In der Regel wollen kleinere Kommunen selbst nicht als Bauträger auftreten und auch keine Wohnbaugesellschaften gründen. In die Bresche springen könnten aber kommunale Gesellschaften wie etwa die Wohnungsbau Ludwigsburg GmbH (WBL). „Wir sind offen, mit jeder Kommune zusammenzuarbeiten, wenn es um bezahlbaren und geförderten Mietwohnungsbau geht“, sagt Andreas Veit, Geschäftsführer der WBL. Die meisten Kommunen setzten aus finanziellen Gründen auf private Unternehmen.
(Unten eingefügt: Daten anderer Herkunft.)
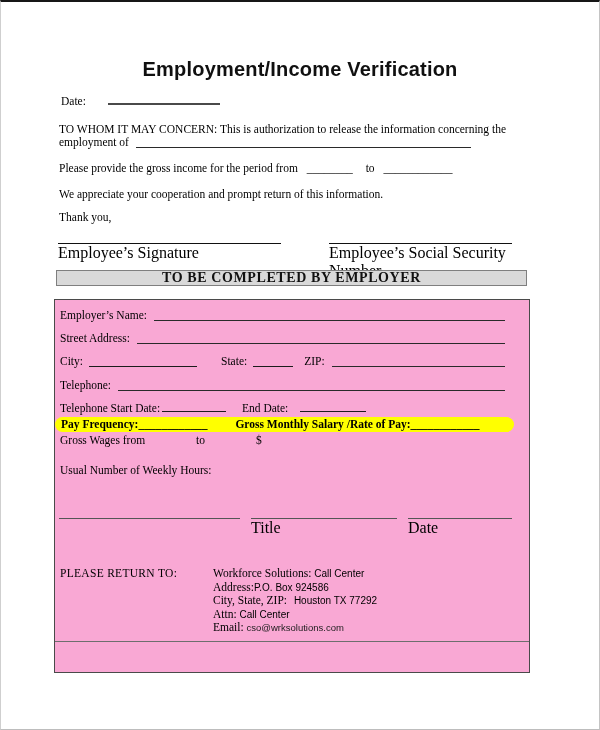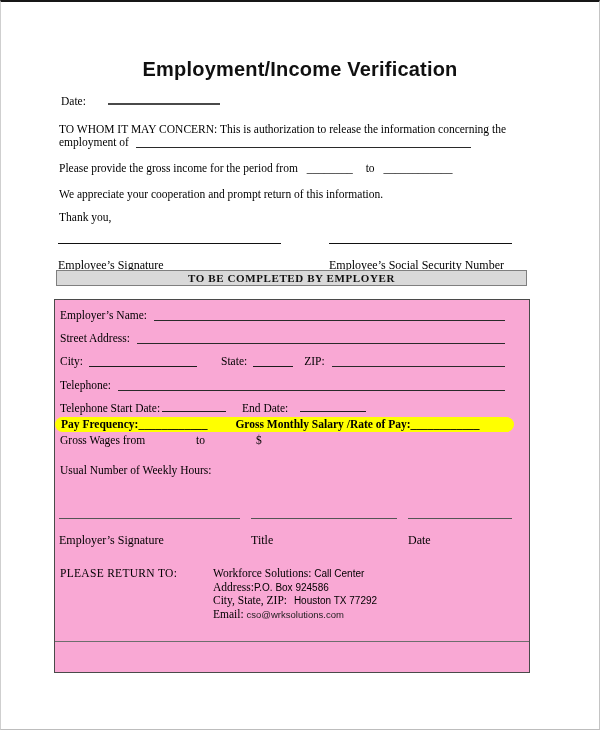--- a/index.html
+++ b/index.html
@@ -18,25 +18,25 @@
     font-family:"Liberation Sans", sans-serif; font-weight:bold; font-size:20px;
     letter-spacing:0.2px; color:#101010;
   }
   .row { white-space:nowrap; }
   .flexrow { display:flex; align-items:flex-end; }
   .lbl { white-space:nowrap; }
   .rule { display:inline-block; border-bottom:1.4px solid #1c1c1c; height:10px; vertical-align:baseline; }
   .rule-thick { border-bottom:2px solid #4a4a4a; }
   .rule-grow { flex:1 1 auto; border-bottom:1.4px solid #2a2a2a; height:10px; }
   .sigcol .sigline { border-bottom:1.6px solid #111; height:10px; }
-  .sigcol .siglabel { margin-top:14px; font-size:12px; }
+  .sigcol .siglabel { margin-top:0; font-size:16px; }
   .banner {
     top:268px; left:55px; width:471px; height:16px;
     background:#d9d9d9; border:1px solid #7f7f7f;
-    text-align:center; font-size:11px; font-weight:bold; letter-spacing:0.6px;
+    text-align:center; font-size:14px; font-weight:bold; letter-spacing:0.6px;
     line-height:14px; color:#111;
   }
   .employer-box {
     top:297px; left:53px; width:476px; height:374px;
     border:1.6px solid #4a4a4a; background:#f9a8d4;
   }
   .employer-box .abs { font-size:11.5px; }
   .yellow-row {
     background:#ffff00; border-radius:9px; padding:1px 6px 2px 6px;
     font-weight:bold; white-space:nowrap;
@@ -126,21 +126,20 @@
     <div class="abs" style="top:134px; left:0; right:0; height:14px; position:absolute;">
       <span class="abs" style="left:5px; top:0;">Gross Wages from</span>
       <span class="abs" style="left:141px; top:0;">to</span>
       <span class="abs" style="left:201px; top:0;">$</span>
     </div>
 
     <div class="abs row" style="top:164px; left:5px;">Usual Number of Weekly Hours:</div>
 
     <div class="abs sigcol" style="top:209px; left:4px; width:181px;">
       <div class="sigline" style="border-color:#555;"></div>
-      <div class="siglabel">Employer’s Signature</div>
     </div>
     <div class="abs sigcol" style="top:209px; left:196px; width:146px;">
       <div class="sigline" style="border-color:#555;"></div>
       <div class="siglabel">Title</div>
     </div>
     <div class="abs sigcol" style="top:209px; left:353px; width:104px;">
       <div class="sigline" style="border-color:#555;"></div>
       <div class="siglabel">Date</div>
     </div>
 
@@ -150,20 +149,24 @@
         <span>Workforce Solutions:</span>
         <span class="sansval">Call Center</span>
       </div>
       <div class="addr-line">
         <span>Address:</span><span class="sansval">P.O. Box 924586</span>
       </div>
       <div class="addr-line">
         <span>City, State, ZIP:</span>
         <span class="sansval" style="margin-left:4px;">Houston TX 77292</span>
       </div>
+      <div class="addr-line">
+        <span>Attn:</span>
+        <span class="sansval">Call Center</span>
+      </div>
       <div class="addr-line email">
         <span>Email:</span>
         <span class="sansval">cso@wrksolutions.com</span>
       </div>
     </div>
 
     <div class="abs divider" style="top:341px; left:0; right:0;"></div>
   </div>
 
 </div>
In Ludwigsburg hingegen kaufe die Stadt alle Flächen selbst auf, wenn das Baugebiet größer als 3000 Quadratmeter sei. Die WBL erhalte davon 30  Prozent. „Wir müssen aber wie andere Unternehmen eine Konzeptplanung entwickeln.“ Der Kaufpreis sei für alle Bauträger gleich – das zwinge dazu, preisgünstige Bauweisen zu entwickeln.

Kommunale Wohnbaugesellschaften könnten in die Bresche springen

Im Endeffekt ist entscheidend, wie teuer das Wohnen für den Mieter in einem Haus wird. Die Wohnungsbau Ludwigsburg GmbH liegt bei ihren geförderten Wohnungen rund 33 bis 40 Prozent unter den Vergleichsmieten in der Stadt „Wir sind bei 7,31 Euro pro Quadratmeter im Gesamtdurchschnitt“, sagt Veit. Eine sparende Bauweise ermögliche etwa das Modell Cube 11, das 2015 während der Flüchtlingskrise entwickelt worden sei, aber mit seiner Holzbauweise auch viergeschossig errichtbar sei und ein 50-prozentiges Sparpotenzial bei den Nebenkosten mit sich bringe. Gebäude gebe es bereits in Neckarweihingen und Grünbühl.